Brain Response to One's Own Name in Vegetative State, Minimally Conscious State, and Locked-in Syndrome

Author Affiliations

Author Affiliations: Université Claude Bernard Lyon 1–CNRS, Lyon, France (Dr Perrin); Centre de Recherches du Cyclotron (Drs Perrin, Schabus, Degueldre, Luxen, Maquet, and Laureys and Ms Schnakers) and Départements des Sciences Cognitives (Dr Brédart), Anesthésiologie et des Soins Intensifs (Drs Faymonville and Lamy), and Neurologie (Drs Moonen and Laureys), Université de Liège, Liège, Belgium; Department of Physiological Psychology, University of Salzburg, Salzburg, Austria (Dr Schabus); and Unité TEP/Cyclotron Biomédical, Hôpital Erasme, Université Libre de Bruxelles, Brussels, Belgium (Dr Goldman).

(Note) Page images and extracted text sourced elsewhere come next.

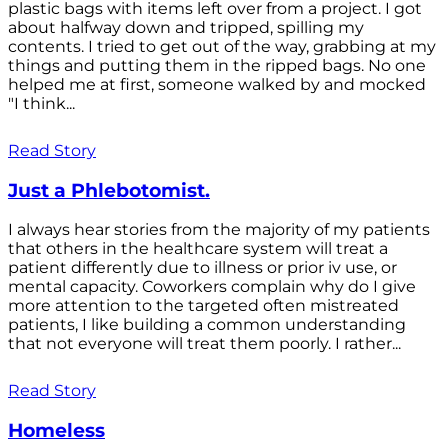
plastic bags with items left over from a project. I got
about halfway down and tripped, spilling my
contents. I tried to get out of the way, grabbing at my
things and putting them in the ripped bags. No one
helped me at first, someone walked by and mocked
"I think...
Read Story
Just a Phlebotomist.
I always hear stories from the majority of my patients
that others in the healthcare system will treat a
patient differently due to illness or prior iv use, or
mental capacity. Coworkers complain why do I give
more attention to the targeted often mistreated
patients, I like building a common understanding
that not everyone will treat them poorly. I rather...
Read Story
Homeless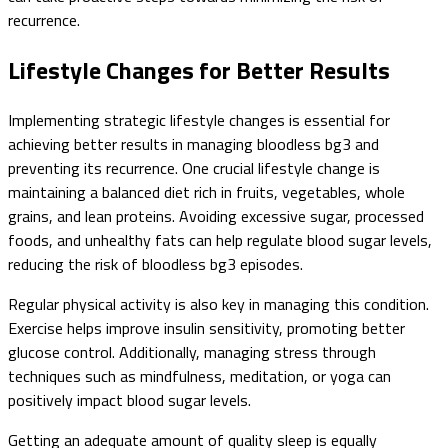
recurrence.
Lifestyle Changes for Better Results
Implementing strategic lifestyle changes is essential for
achieving better results in managing bloodless bg3 and
preventing its recurrence. One crucial lifestyle change is
maintaining a balanced diet rich in fruits, vegetables, whole
grains, and lean proteins. Avoiding excessive sugar, processed
foods, and unhealthy fats can help regulate blood sugar levels,
reducing the risk of bloodless bg3 episodes.
Regular physical activity is also key in managing this condition.
Exercise helps improve insulin sensitivity, promoting better
glucose control. Additionally, managing stress through
techniques such as mindfulness, meditation, or yoga can
positively impact blood sugar levels.
Getting an adequate amount of quality sleep is equally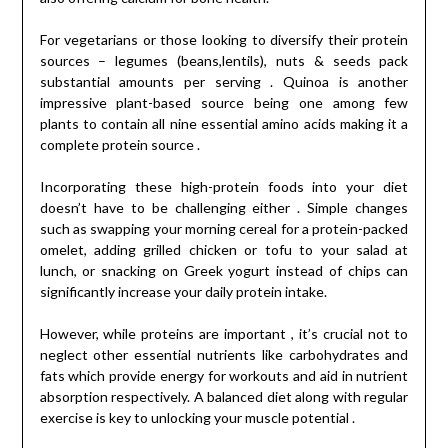
For vegetarians or those looking to diversify their protein
sources – legumes (beans,lentils), nuts & seeds pack
substantial amounts per serving . Quinoa is another
impressive plant-based source being one among few
plants to contain all nine essential amino acids making it a
complete protein source .
Incorporating these high-protein foods into your diet
doesn’t have to be challenging either . Simple changes
such as swapping your morning cereal for a protein-packed
omelet, adding grilled chicken or tofu to your salad at
lunch, or snacking on Greek yogurt instead of chips can
significantly increase your daily protein intake.
However, while proteins are important , it’s crucial not to
neglect other essential nutrients like carbohydrates and
fats which provide energy for workouts and aid in nutrient
absorption respectively. A balanced diet along with regular
exercise is key to unlocking your muscle potential .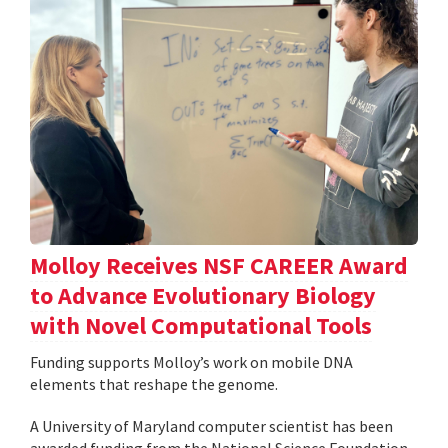
Molloy Receives NSF CAREER Award
to Advance Evolutionary Biology
with Novel Computational Tools
Funding supports Molloy’s work on mobile DNA
elements that reshape the genome.
A University of Maryland computer scientist has been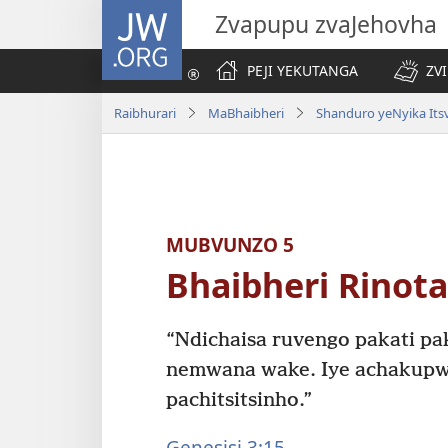
JW.ORG
Zvapupu zvaJehovha
PEJI YEKUTANGA
ZV
Raibhurari
MaBhaibheri
Shanduro yeNyika Its
MUBVUNZO 5
Bhaibheri Rinot
“Ndichaisa ruvengo pakati p
nemwana wake. Iye achakup
pachitsitsinho.”
Genesisi 3:15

Arch Neurol. 2006;63(4):562-569. doi:10.1001/archneur.63.4.562
Abstract

Background  A major challenge in the management of severely brain-injured patients with altered states of consciousness is to estimate their residual perception of the environment.

Objective  To investigate the integrity of detection of one's own name in patients in a behaviorally well-documented vegetative state (VS), patients in a minimally conscious state (MCS), and patients with locked-in syndrome.

Design  We recorded the auditory evoked potentials to the patient's own name and to 7 other equiprobable first names in 15 brain-damaged patients.

Results  A P3 component was observed in response to the patient's name in all patients with locked-in syndrome, in all MCS patients, and in 3 of 5 patients in a VS. P3 latency was significantly (P<.05) delayed for MCS and VS patients compared with healthy volunteers.

Conclusions  These results suggest that partially preserved semantic processing could be observed in noncommunicative brain-damaged patients, notably for the detection of salient stimuli, such as the subject's own name. This function seems delayed in MCS and (if present) in VS patients. More important, a P3 response does not necessarily reflect conscious perception and cannot be used to differentiate VS from MCS patients.